The songs on Dorkrockcorkrod that are not about girls are no less essential to the flow and feel of this pop-punk classic. Joe Keller’s “Extra Medium” is like a “Turn on the News” for the Internet generation (“Please don’t turn on the TV/Or open the paper/’Cause the chances of tragedy/Are now part of the weather”). Jeff Schroeck takes the mic for his contributions “Fish Bulb” and “I Feel Better Tonight”, switching things up with his blunt vocal delivery and provocatively vague lyrics. And leave it to the Ergs to go ultra-obscure in cover song selection, having a go at “Vampire Party” by the Paul Roessler/Mike Watt collaboration Crimony. As a whole, it’s hard to find fault with Dorkrockcorkrod – every detour into hardcore thrash or experimental jazz doubling back to snappy power pop (“Rod Argent”) or hard-charging melodic punk (“180 Degree Emotional Ollie”).

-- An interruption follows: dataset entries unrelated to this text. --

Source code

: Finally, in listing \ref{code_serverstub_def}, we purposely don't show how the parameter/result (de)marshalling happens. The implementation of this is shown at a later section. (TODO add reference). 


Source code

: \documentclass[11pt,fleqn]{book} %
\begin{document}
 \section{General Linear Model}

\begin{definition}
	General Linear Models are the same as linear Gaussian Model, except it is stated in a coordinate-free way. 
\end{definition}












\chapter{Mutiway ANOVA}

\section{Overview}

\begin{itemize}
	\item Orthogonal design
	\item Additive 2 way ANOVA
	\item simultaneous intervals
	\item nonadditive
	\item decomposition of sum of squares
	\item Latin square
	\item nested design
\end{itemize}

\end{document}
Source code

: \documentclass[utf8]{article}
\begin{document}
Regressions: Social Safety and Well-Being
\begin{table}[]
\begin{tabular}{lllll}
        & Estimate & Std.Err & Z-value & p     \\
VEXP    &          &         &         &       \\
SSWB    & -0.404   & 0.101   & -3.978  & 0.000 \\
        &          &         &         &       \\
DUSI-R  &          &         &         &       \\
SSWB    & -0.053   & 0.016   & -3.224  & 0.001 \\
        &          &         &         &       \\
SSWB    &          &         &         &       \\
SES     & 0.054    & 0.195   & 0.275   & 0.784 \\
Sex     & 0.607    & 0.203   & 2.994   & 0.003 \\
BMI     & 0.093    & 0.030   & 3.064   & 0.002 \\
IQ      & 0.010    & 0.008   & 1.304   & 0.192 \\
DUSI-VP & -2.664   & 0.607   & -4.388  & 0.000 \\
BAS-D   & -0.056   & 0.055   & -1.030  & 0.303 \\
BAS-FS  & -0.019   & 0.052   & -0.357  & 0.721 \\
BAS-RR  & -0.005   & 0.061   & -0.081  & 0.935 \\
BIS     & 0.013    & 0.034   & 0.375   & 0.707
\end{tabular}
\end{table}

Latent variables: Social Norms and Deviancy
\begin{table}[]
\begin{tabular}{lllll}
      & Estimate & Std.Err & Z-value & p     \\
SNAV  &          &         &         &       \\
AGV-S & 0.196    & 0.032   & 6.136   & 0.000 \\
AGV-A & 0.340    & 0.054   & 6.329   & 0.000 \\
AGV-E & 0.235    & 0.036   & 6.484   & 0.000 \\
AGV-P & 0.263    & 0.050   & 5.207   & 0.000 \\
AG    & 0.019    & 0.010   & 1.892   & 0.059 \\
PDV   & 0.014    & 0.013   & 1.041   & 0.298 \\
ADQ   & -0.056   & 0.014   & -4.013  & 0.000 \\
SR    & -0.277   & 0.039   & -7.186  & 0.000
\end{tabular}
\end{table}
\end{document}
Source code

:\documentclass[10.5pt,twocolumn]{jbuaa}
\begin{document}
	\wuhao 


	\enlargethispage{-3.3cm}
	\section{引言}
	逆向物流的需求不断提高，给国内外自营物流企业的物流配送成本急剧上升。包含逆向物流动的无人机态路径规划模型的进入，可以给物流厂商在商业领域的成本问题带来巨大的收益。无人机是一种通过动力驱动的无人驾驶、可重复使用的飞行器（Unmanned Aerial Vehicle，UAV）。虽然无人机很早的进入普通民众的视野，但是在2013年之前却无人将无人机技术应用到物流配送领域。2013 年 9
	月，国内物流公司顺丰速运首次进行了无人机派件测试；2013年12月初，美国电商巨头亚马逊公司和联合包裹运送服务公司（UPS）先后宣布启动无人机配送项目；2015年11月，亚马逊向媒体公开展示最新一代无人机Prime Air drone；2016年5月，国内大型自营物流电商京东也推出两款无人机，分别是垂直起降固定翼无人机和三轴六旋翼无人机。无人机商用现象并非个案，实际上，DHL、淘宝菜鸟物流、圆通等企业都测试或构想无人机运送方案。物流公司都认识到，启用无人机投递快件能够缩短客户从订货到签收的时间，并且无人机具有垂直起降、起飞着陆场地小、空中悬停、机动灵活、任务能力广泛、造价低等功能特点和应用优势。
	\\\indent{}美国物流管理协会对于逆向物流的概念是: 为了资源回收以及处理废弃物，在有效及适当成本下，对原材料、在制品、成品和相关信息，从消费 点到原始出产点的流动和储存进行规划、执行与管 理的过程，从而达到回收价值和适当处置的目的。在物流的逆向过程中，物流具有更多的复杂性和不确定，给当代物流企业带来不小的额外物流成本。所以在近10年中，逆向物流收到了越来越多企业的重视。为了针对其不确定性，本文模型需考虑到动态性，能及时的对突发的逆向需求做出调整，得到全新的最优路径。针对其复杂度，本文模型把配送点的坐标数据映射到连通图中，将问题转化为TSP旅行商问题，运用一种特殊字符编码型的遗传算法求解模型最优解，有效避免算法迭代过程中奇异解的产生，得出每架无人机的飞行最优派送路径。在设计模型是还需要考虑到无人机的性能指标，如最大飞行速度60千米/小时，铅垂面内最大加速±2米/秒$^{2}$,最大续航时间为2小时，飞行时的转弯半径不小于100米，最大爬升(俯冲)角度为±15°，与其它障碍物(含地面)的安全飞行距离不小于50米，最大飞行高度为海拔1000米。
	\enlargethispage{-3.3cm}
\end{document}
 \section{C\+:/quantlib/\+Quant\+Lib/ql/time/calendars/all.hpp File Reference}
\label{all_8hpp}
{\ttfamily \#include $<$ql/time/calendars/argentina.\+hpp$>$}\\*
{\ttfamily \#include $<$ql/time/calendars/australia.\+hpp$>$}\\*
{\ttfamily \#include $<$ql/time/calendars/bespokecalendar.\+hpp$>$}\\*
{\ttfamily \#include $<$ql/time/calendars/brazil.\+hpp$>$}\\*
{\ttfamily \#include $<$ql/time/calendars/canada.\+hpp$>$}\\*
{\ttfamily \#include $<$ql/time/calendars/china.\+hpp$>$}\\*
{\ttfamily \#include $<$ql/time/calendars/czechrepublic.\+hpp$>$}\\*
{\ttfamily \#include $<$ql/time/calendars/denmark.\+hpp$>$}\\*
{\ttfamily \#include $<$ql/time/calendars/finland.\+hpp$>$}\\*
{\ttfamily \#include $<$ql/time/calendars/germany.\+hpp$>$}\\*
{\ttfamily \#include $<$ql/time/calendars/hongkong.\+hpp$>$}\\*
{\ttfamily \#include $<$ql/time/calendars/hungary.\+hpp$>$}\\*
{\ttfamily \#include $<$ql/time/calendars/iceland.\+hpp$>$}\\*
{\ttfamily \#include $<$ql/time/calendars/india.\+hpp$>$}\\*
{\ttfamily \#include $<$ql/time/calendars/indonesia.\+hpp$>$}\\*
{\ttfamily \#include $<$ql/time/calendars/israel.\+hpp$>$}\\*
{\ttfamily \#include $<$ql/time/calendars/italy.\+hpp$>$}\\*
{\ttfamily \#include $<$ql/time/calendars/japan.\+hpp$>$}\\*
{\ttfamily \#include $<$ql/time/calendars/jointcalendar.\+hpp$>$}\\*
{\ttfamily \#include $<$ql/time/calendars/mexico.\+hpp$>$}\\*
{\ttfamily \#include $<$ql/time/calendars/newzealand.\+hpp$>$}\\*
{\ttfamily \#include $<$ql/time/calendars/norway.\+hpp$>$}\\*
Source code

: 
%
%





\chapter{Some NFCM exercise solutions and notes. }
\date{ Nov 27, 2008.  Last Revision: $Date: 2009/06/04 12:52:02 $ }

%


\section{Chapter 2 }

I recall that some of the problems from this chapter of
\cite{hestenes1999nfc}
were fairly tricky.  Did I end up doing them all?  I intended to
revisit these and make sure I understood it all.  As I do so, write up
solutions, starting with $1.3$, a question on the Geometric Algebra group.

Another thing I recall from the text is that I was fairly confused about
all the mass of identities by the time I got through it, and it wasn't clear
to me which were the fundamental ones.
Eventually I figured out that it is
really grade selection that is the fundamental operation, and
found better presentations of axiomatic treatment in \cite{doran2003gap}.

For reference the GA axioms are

The general vibe is fast and fun, but it’s the variety that carries the day. It’s as if your favorite early ‘80s “post-hardcore” group stepped out of the pages of Our Band Could Be Your Life, hopped a time machine to 2002, and decided to show the pop-punk scene what it had been missing. The Ergs would go on to make much more great music, and individually they’ve carried on in terrific bands like Black Wine and the aforementioned Night Birds. But Dorkrockcorkrod was something special, and will likely forever remain my favorite thing that any of these three men have ever played on. Has it really been eight years? Damn!